There is no doubt that students entering schools or colleges look for opportunities for continuous connection aside from looking into the academic and general reputation of a university. This has resulted in universities including Historically Black Colleges and Universities to install the latest technology when it comes to internet connections.
Years ago, several of these HBCU schools and colleges have invested to set up wired connections in their campuses. This step was an answer to the demands of the global technology and these campuses also didn’t want their students to be left behind with the technological trends. However, only a few years after the connection of these wired connections, the wireless internet infrastructure has been again very popular allowing students to connect to the World Wide Web wire-free. Flexibility, mobility and freedom best describes wireless internet connections.
Wireless internet connections are in fact also cheaper than wired connections because you are able to share internet connection with only minimal physical issues or disruptions. HBCU schools and colleges have moved out of their way to provide this seemingly conventional internet access to students.
One HBCU that has caught-up with the trend of wired connections is Hampton University in Virginia. In 1999, Hampton University spent over $3 million just to get 100% wired connections. Now, Hampton University is starting to have its wireless connections and has now started 20% wireless coverage in their campus.
Aside from Hamptom University, Howard University in Washington DC also has a plugged-in computer center in all student residence halls. For their wireless connections, the wireless network now reaches all rooms in their residences for students. Moreover, Tuskegee University in Alabama already has 100% wireless hotspots in the academic buildings in January 2005 thanks to Intel. Earlier in 2004, the university only has 20% wireless coverage.
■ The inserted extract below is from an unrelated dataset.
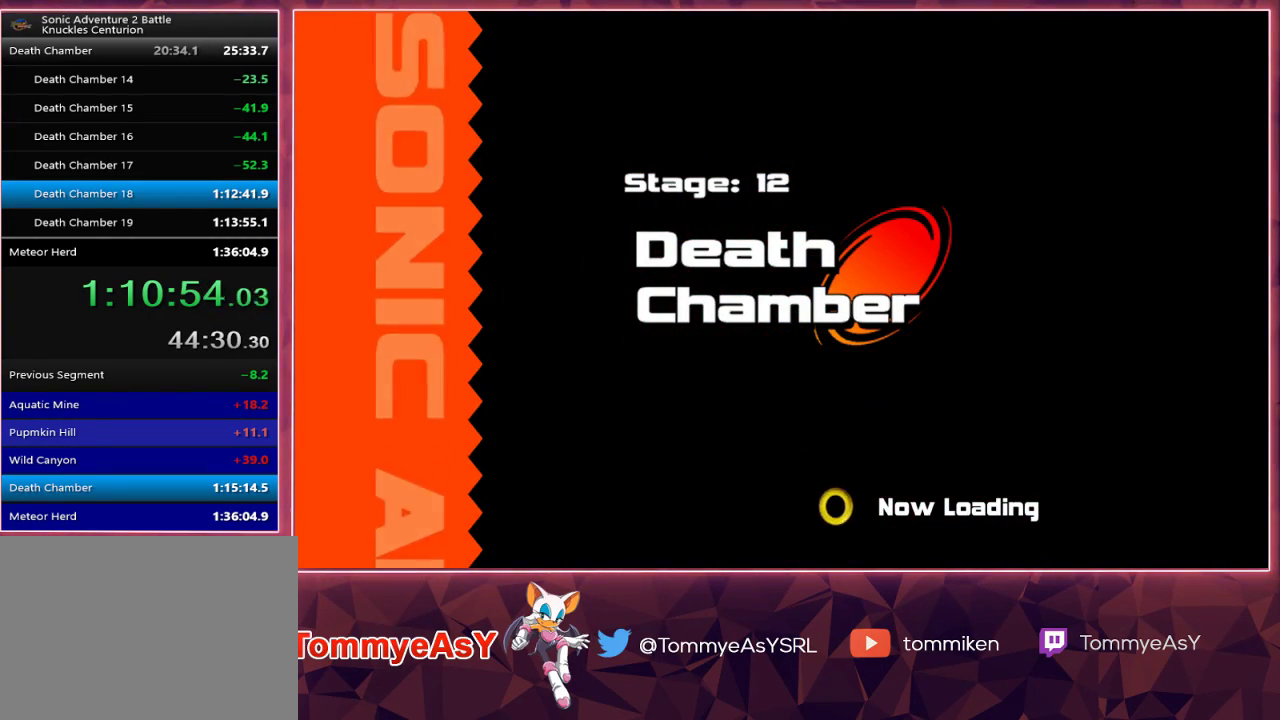
{"buttons": [], "left_stick": "center", "right_stick": "center", "events": []}
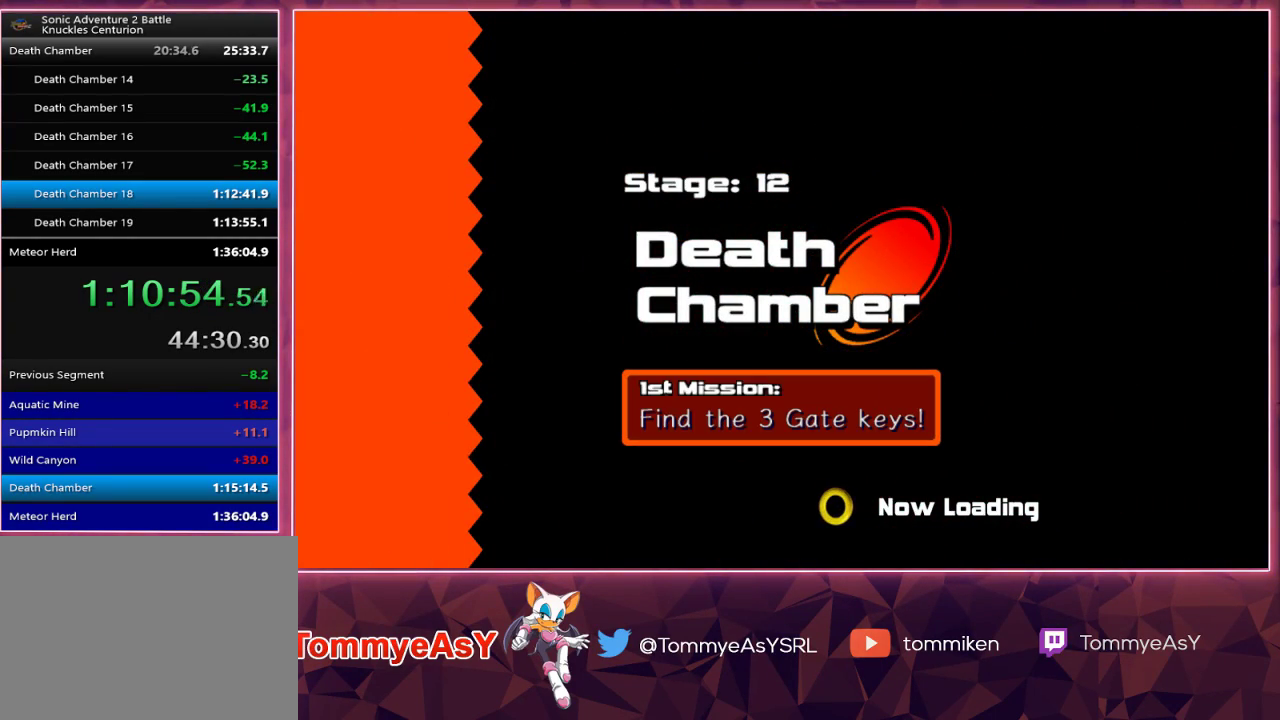
{"buttons": [], "left_stick": "center", "right_stick": "center", "events": []}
More and more HBCU schools and colleges have their wireless internet infrastructures proving that they, too, can keep up with other universities across United States. Prairie View A&M University in Texas for instance has wireless capability in all the main campus buildings although they don’t have Ethernet jacks in dormitory rooms. Norfolk State University in Virginia also has seen the advantages of wireless internet infrastructure when it comes to cost-effectively. The financing for the wireless network was funded by the Commonwealth of Virginia’s Office of Civil Rights. In March 2005, NSU already has 95% wireless coverage in the university.
The characteristics and the demands of students today in terms of technological advancement should challenge schools and universities in providing the technological needs to their student population. Before, providing computer access is enough, but today when students have their own laptops, tablets and smart phones, a wireless connection will help answer the connection issues of students and may attract more prospect student enrollees. The good news is, various HBCU schools and colleges have made wireless connections possible in their campuses.
Anna Tan is an IT graduate and a freelance writer. She has visited several HBCUs as part of her IT education and has seen a dramatic change in the wireless connections of these universities to keep up with the trends and internet needs of students and employees.